The 'Immaculate Acquittal'
It's morning in Miami. Tuesday the 10th of February, 2010. Inside the Federal Courthouse downtown something extremely rare is about to take place:
a miracle, at least the closest thing to a miracle veteran court-watchers have seen in a long time.
It comes at the end of the trial of Thomas Raffanello, Allen Stanford's Chief of Security, and the long-time chief of the Drug Enforcement Administration's Miami office. Before joining Stanford, Raffanello led investigations against Manuel Noriega and the Medellin Cartel.
There has long been speculation about Stanford's connections with the world of "los narcos." But Raffanello is the one verifiable link between Allen Stanford and the global drug trade.
Raffanello, accused of illegally shredding documents at Stanford Financial Group after Stanford's arrest, was taken to a Fort Lauderdale federal courtroom in shackles, facing charges of conspiracy, obstruction of justice and destroying records.
But he had committed no crime, his lawyers said in a court filing. He was simply 'taking out the garbage.'
On the morning of February 10, 2010, Raffanello sat in court awaiting the jury's verdict as the jury asked for clarification on one of the charges.

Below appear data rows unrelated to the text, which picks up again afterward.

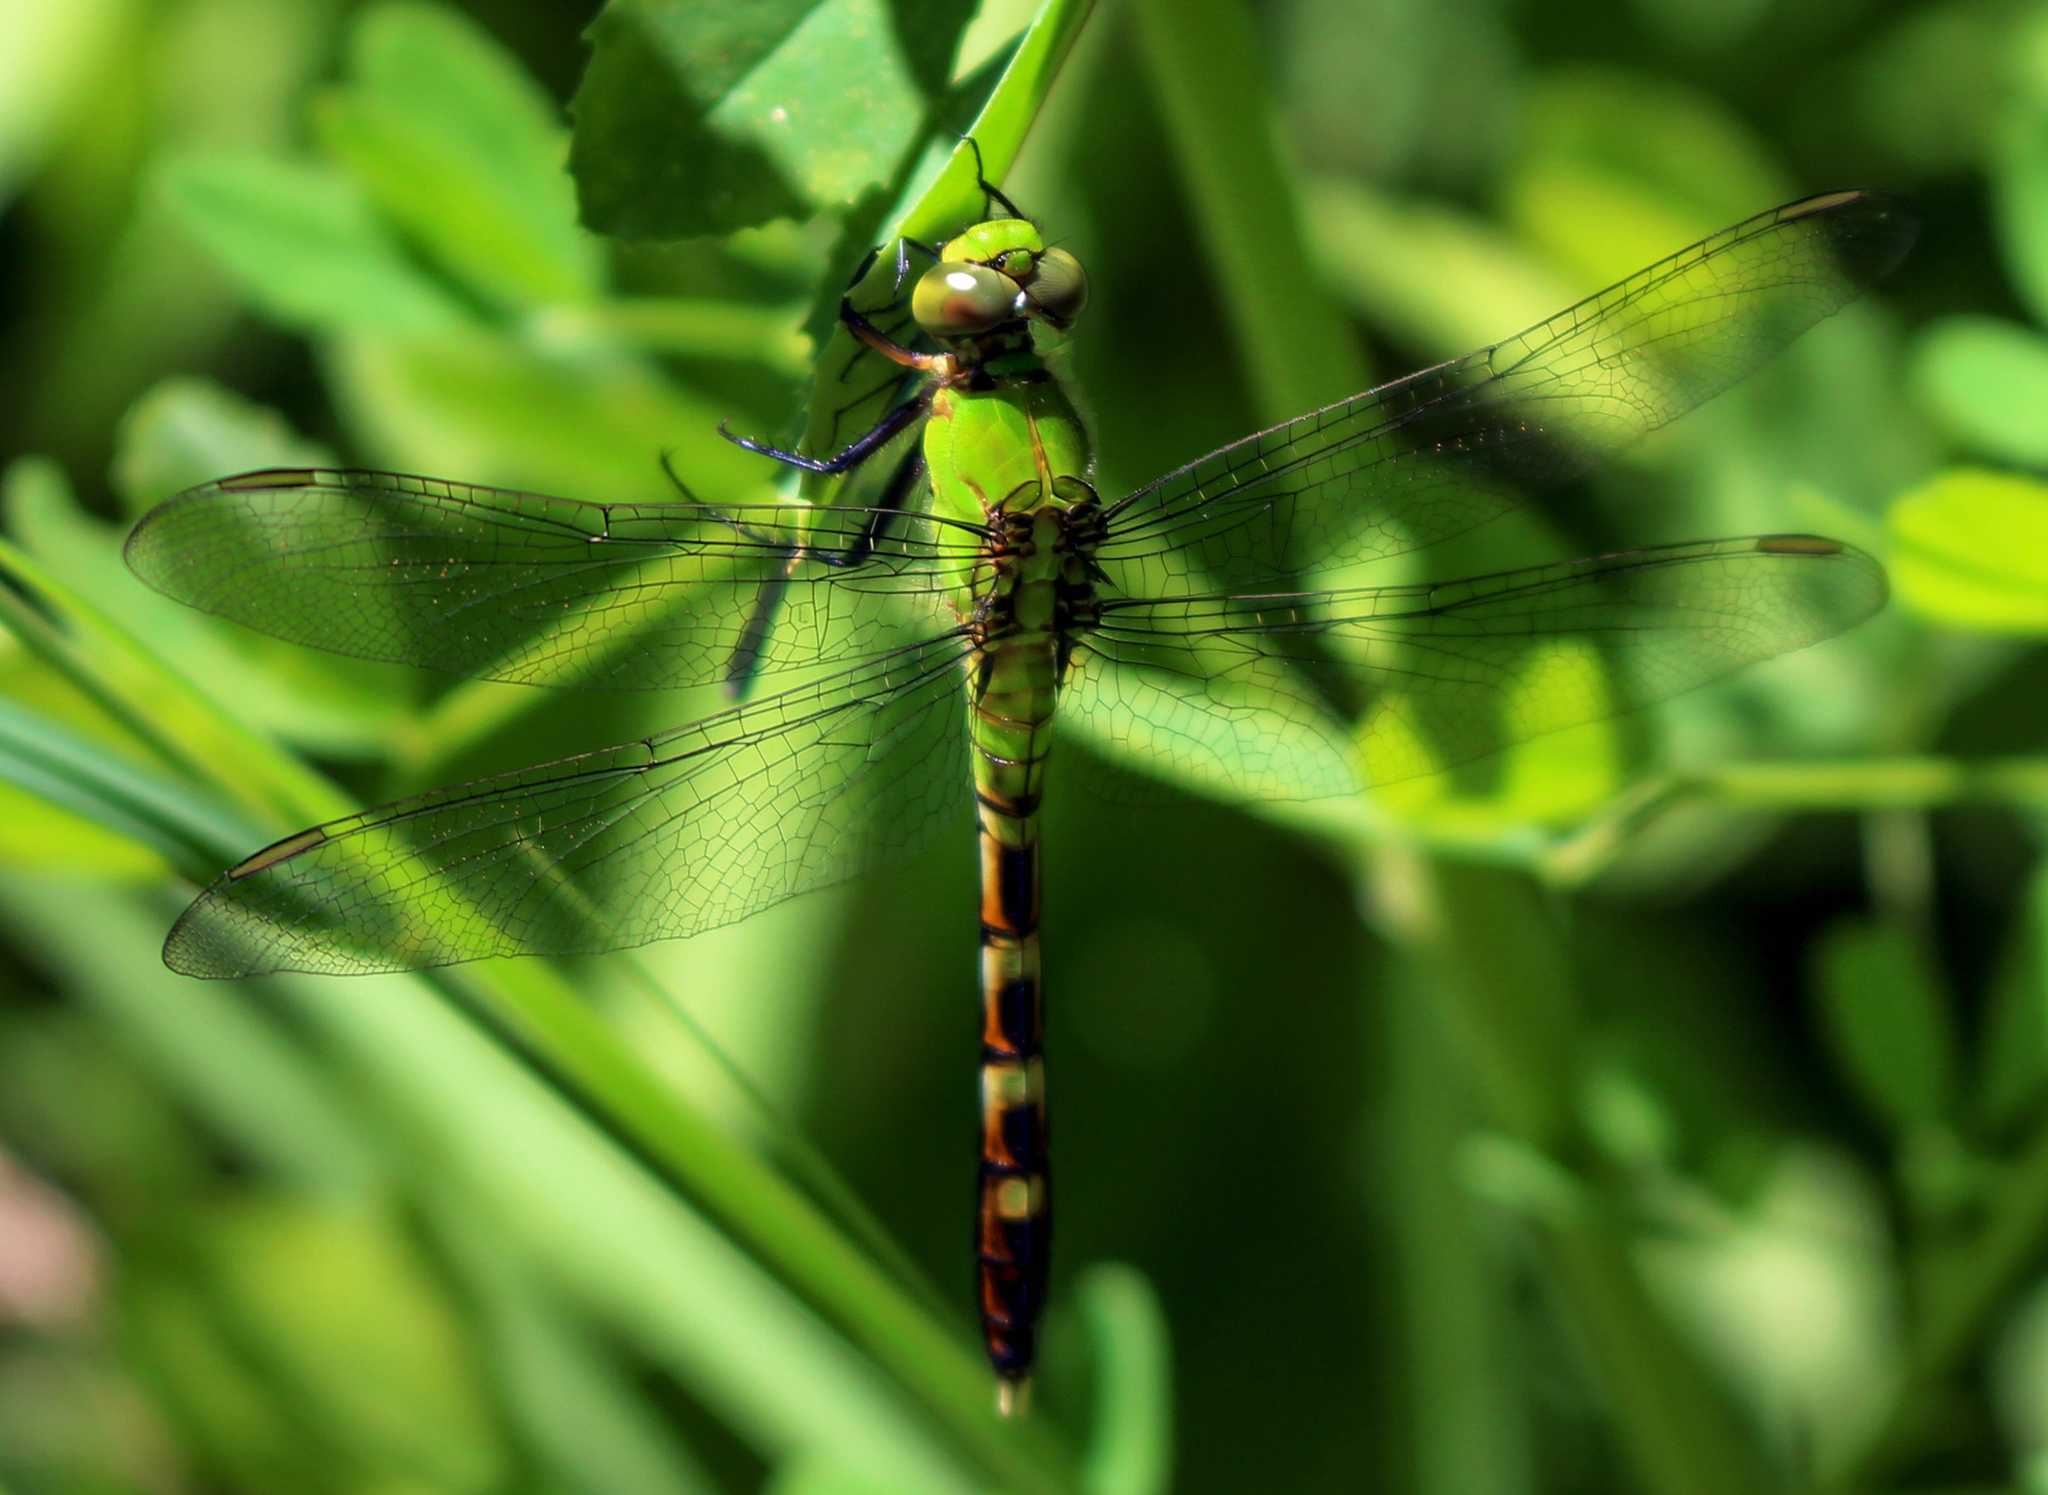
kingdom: Animalia
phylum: Arthropoda
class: Insecta
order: Odonata
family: Libellulidae
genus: Erythemis
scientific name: Erythemis simplicicollis
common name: Eastern pondhawk
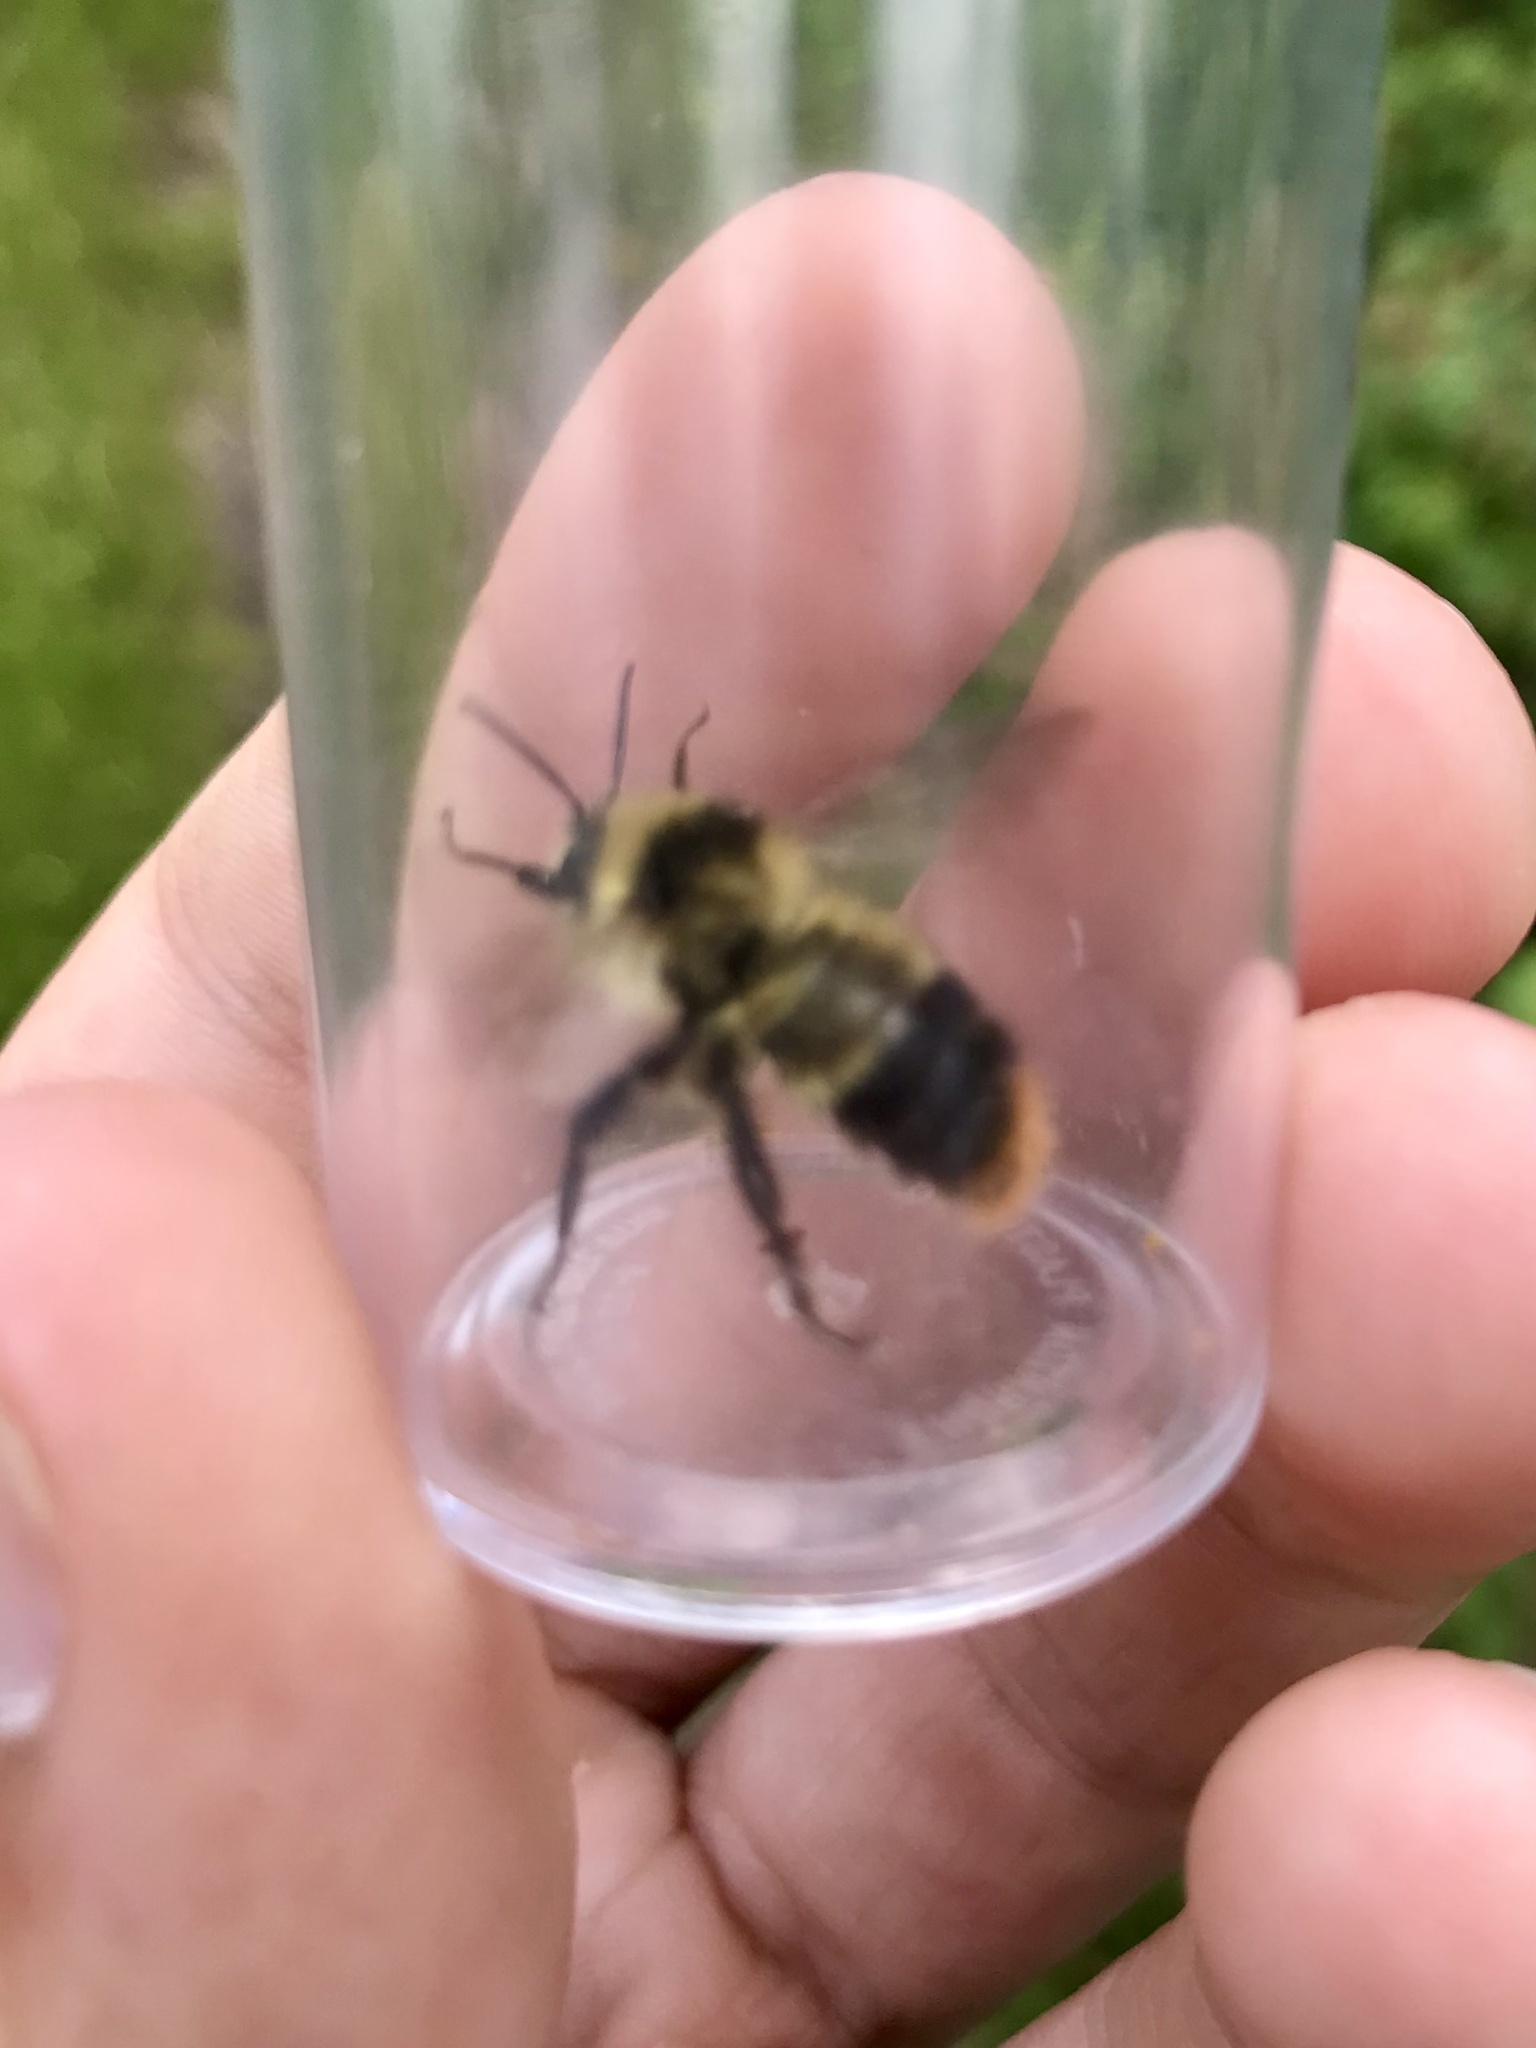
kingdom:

Then, after they retired to continue their deliberations, Judge Richard Goldberg ordered the charges dismissed.
Lawyers called the ruling extremely rare, almost unprecedented. "Something smells here," said one courtroom observer afterwards.
It was the Immaculate Acquittal.
"Judges always wait for the jury to finish deliberations. If the jury finds the defendant not guilty, case closed. If they find him guilty, the judge has the power to over turn the conviction. But in that case the judge proclaims, 'Judgment notwithstanding the verdict.'"
"We witnessed a miracle," said one of Raffanello's defense attorneys, Janice Burton Sharpstein.
It's a small world, after all
Sharpstein is married to Richard Sharpstein, a Miami attorney who represented one of the trigger men in the assassination of Barry Seal in Baton Rouge Louisiana in 1986.
We interviewed him while researching "Barry & the Boys." But the story he told us speaks volumes about the world of Allen Stanford.
"Why was Barry Seal murdered?" we asked.
"Seal had been irate when the IRS seized all his property," Sharstein related. "The IRS man said to Seal, 'You owe us $30 million for the money you made drug smuggling."
"Hey, I work for you," was Seal's reply. "We both work for the same people."
"You don't work for us," the IRS agent replied. "We're the IRS."
"Then Unglesby (Seal's attorney) watched as Seal place a call to (then-Vice
President) George Bush," Sharpstein stated.
"He heard Barry say, 'If you don't get these assholes off my back I'm going to blow the whistle on the Contra scheme."
"What Unglesby says is, 'That's why he's dead.'
Allen Stanford isn't dead. But he pissed somebody off bad enough to make him wish he were.